Beremiz meditó unos instantes y exclamó:

—Fue Eratóstenes, matemático de Cirenaica y educado al principio en Alejandría y más tarde en la Escuela de Atenas, donde aprendió las doctrinas de Platón.

Y completando la respuesta prosiguió:

—Eratóstenes fue elegido para dirigir la gran Biblioteca de la Universidad de Alejandría, cargo que ejerció hasta el fin de sus días. Además de poseer envidiables conocimientos científicos y literarios que lo distinguieron entre los mayores sabios de su tiempo, era Eratóstenes poeta, orador, filósofo y —aún más— un completo atleta. Basta decir que conquistó el título excepcional de vencedor del pentatlón, las cinco pruebas máximas de los Juegos Olímpicos. Grecia se hallaba entonces en el periodo áureo de su desarrollo científico y literario.
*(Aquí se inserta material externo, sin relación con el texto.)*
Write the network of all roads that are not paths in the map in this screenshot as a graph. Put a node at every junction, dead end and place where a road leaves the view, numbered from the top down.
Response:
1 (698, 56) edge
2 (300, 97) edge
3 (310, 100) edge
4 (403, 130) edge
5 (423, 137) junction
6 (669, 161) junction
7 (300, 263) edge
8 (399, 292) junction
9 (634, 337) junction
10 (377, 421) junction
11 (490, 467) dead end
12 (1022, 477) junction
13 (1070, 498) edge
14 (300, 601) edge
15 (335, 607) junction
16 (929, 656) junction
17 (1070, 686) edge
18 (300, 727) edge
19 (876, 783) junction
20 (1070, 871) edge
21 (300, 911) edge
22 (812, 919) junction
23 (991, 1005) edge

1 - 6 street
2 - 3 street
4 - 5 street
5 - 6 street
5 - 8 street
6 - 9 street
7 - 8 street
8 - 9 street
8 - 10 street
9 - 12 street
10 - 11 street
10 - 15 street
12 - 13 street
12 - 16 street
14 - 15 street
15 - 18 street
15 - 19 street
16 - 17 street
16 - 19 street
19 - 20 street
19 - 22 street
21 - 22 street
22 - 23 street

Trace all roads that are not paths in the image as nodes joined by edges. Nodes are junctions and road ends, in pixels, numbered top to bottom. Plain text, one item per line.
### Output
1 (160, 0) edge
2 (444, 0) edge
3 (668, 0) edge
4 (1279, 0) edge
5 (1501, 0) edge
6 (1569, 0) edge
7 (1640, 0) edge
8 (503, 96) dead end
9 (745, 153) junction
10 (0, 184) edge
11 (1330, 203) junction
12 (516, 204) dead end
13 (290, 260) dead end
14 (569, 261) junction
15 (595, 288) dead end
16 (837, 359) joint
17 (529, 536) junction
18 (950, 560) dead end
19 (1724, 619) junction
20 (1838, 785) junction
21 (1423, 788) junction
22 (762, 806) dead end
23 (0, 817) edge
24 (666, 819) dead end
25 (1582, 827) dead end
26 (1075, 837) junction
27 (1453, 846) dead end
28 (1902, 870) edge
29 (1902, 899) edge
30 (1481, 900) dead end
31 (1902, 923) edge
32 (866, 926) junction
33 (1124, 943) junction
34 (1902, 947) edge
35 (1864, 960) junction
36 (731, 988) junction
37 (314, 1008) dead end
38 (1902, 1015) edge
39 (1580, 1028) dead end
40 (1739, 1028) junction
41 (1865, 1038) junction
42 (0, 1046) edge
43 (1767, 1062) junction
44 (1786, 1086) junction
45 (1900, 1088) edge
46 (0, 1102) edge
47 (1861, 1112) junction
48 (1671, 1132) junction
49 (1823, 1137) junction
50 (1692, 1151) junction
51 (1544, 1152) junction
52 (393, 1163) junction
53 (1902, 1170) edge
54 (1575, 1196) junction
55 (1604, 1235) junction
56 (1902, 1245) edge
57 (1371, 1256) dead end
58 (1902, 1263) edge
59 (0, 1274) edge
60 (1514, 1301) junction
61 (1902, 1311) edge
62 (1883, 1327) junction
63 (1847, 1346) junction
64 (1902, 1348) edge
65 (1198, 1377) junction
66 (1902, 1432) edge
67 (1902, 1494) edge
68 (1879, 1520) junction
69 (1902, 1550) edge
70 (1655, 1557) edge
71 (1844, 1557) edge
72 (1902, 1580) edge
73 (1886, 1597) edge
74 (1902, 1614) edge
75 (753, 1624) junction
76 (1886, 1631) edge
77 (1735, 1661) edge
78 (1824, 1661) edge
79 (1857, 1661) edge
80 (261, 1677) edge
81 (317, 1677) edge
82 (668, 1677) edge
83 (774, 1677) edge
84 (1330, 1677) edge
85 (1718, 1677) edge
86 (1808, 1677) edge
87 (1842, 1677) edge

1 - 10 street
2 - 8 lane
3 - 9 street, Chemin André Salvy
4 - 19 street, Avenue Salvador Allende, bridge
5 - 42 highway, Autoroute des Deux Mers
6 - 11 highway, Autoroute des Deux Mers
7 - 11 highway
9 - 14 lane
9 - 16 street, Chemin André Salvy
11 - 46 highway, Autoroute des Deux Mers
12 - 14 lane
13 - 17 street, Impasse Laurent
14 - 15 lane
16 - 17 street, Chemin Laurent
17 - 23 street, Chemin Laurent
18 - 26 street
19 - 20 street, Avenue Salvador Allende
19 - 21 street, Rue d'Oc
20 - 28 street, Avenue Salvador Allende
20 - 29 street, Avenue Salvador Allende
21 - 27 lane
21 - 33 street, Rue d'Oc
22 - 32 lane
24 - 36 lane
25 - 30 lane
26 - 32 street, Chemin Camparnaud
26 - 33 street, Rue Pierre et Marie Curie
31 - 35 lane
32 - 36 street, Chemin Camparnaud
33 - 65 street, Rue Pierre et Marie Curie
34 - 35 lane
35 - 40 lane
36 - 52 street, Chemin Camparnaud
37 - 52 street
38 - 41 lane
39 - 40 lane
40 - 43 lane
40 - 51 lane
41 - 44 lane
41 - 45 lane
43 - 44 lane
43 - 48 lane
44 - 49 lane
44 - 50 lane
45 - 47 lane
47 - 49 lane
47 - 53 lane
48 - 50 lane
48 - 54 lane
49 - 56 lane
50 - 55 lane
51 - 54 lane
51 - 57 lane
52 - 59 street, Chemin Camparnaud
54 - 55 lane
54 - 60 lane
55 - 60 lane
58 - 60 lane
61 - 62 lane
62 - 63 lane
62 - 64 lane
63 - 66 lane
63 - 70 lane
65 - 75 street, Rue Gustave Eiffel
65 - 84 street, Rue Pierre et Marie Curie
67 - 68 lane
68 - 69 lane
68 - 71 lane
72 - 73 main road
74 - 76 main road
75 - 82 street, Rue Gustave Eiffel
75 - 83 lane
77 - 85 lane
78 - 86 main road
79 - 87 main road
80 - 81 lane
Era la patria de los aedos, poetas que declamaban, con acompañamiento musical, en los banquetes y en las reuniones de los reyes y e los grandes jerarcas.

Conviene aclarar que entre los griegos de mayor cultura y valor el sabio Eratóstenes era considerado como un hombre extraordinario que tiraba la jabalina, escribía poemas, vencía a los grandes corredores y resolvía problemas astronómicos. Eratóstenes legó a la posteridad varias obras.

Al rey Ptolomeo III de Egipto le presentó una tabla de números primos hechos sobre una plancha metálica en la que los números múltiplos estaban marcados con un pequeño agujero. Se dio por eso el nombre de “Criba de Eratóstenes” al proceso de que se servía el sabio astrónomo para formar su tabla.

A consecuencia de una enfermedad en los ojos, adquirida a orillas del Nilo durante un viaje, Eratóstenes quedó ciego. El que cultivaba con pasión la Astronomía, se hallaba impedido de mirar al cielo y de admirar la belleza incomparable del firmamento en las noches estrelladas.

La luz azulada de Al—Schira jamás podría vencer aquella nube negra que le cubría los ojos. Abrumado por tan gran desgracia, y no pudiendo resistir el pesar que le causaba la ceguera, el sabio y atleta se suicidó dejándose morir de hambre, encerrado en su biblioteca.

El sabio historiador de ojos mortecinos, se volvió hacia el Califa y declaró, tras breve silencio:

—Me considero plenamente satisfecho con la brillante exposición histórica hecha por el sabio calculador persa. El único geómetra célebre que se suicidó fue realmente el griego Eratóstenes, poeta, astrónomo y atleta, amigo fraternal del famosísimo Arquímedes de Siracusa. ¡Iallah!

—¡Por la belleza de Selsebit!, exclamó el Califa entusiasmado. ¡Cuántas cosas acabo de aprender! ¡Cuántas cosas ignoramos! Ese griego notable que estudiaba los astros, escribía poemas y cultivado el atletismo, merece nuestra sincera admiración. De hoy en adelante, siempre, al mirar al cielo, en la noche estrellada, hacia la incomparable AlSchira, pensaré en el fin trágico de aquel sabio geómetra que escribió el poema de su muerte entre un tesoro de libros que ya no podía leer.

Y posando con extrema cortesía su mano en el hombro del príncipe, añadió con cautivadora naturalidad:

—¡Vamos a ver ahora si el tercer ulema conseguirá vencer a nuestro Calculador!